## EXERCISE PROMPT
Rewrite the items, from their first line through the line containing "Identify the document", as a numbered list, leaving out any blank lines.

## DATA TO USE
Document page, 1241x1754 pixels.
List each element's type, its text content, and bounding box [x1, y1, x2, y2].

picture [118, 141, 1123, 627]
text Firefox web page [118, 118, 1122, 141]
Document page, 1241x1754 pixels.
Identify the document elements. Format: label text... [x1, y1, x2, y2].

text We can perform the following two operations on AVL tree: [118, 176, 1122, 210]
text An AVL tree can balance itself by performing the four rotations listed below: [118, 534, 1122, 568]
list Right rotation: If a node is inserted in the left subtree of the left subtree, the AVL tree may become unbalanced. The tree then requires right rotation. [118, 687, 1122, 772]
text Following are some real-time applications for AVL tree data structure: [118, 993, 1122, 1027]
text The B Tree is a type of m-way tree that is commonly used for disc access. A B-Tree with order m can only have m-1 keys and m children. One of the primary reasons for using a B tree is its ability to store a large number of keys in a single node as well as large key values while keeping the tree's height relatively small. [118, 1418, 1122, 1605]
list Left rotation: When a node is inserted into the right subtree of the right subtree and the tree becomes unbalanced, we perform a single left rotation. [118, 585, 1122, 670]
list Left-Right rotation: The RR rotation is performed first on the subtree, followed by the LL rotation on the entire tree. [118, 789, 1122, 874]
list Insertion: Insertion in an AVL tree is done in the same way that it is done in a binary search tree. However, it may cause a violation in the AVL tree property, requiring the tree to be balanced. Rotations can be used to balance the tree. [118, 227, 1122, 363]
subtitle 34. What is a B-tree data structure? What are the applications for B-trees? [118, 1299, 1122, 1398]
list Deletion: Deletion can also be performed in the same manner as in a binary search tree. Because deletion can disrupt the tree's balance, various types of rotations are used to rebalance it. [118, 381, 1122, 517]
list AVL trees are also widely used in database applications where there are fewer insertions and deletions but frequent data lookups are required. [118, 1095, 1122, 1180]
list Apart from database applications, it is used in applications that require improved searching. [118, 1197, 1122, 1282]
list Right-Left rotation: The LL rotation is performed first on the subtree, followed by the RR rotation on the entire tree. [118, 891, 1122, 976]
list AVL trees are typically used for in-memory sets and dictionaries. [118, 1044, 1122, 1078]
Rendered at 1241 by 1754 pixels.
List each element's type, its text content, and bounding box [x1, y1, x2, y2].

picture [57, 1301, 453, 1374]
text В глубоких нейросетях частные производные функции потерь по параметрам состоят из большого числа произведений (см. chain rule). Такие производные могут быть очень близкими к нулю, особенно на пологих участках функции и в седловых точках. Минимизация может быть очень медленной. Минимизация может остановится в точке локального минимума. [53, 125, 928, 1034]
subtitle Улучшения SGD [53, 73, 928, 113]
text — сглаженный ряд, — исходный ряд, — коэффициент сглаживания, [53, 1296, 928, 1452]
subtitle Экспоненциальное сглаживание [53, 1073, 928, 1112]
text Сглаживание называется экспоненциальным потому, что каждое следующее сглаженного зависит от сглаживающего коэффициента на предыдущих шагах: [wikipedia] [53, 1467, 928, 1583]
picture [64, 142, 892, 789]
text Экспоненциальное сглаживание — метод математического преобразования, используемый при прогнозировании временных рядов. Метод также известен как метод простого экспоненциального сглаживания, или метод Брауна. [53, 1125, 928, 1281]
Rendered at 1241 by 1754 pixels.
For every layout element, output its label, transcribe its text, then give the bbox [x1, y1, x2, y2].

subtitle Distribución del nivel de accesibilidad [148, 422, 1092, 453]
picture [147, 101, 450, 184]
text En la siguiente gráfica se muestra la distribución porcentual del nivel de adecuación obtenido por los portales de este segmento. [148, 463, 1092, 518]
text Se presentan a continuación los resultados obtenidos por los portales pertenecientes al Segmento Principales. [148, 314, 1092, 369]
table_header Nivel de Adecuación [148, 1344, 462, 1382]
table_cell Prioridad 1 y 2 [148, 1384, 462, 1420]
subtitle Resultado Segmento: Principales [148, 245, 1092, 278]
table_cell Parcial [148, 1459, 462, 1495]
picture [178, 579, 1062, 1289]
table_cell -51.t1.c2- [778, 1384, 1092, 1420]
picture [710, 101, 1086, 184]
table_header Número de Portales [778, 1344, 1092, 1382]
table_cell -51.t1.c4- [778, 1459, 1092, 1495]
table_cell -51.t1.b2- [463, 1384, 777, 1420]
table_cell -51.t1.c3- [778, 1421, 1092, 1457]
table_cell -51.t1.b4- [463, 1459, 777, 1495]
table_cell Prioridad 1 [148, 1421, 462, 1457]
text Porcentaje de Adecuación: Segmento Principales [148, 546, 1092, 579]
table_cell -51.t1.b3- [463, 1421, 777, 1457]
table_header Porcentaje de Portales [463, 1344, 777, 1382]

## EXPECTED ANSWER
1. Document page, 1241x1754 pixels.
2. List each element's type, its text content, and bounding box [x1, y1, x2, y2].
3. picture [118, 141, 1123, 627]
4. text Firefox web page [118, 118, 1122, 141]
5. Document page, 1241x1754 pixels.
6. Identify the document elements. Format: label text... [x1, y1, x2, y2].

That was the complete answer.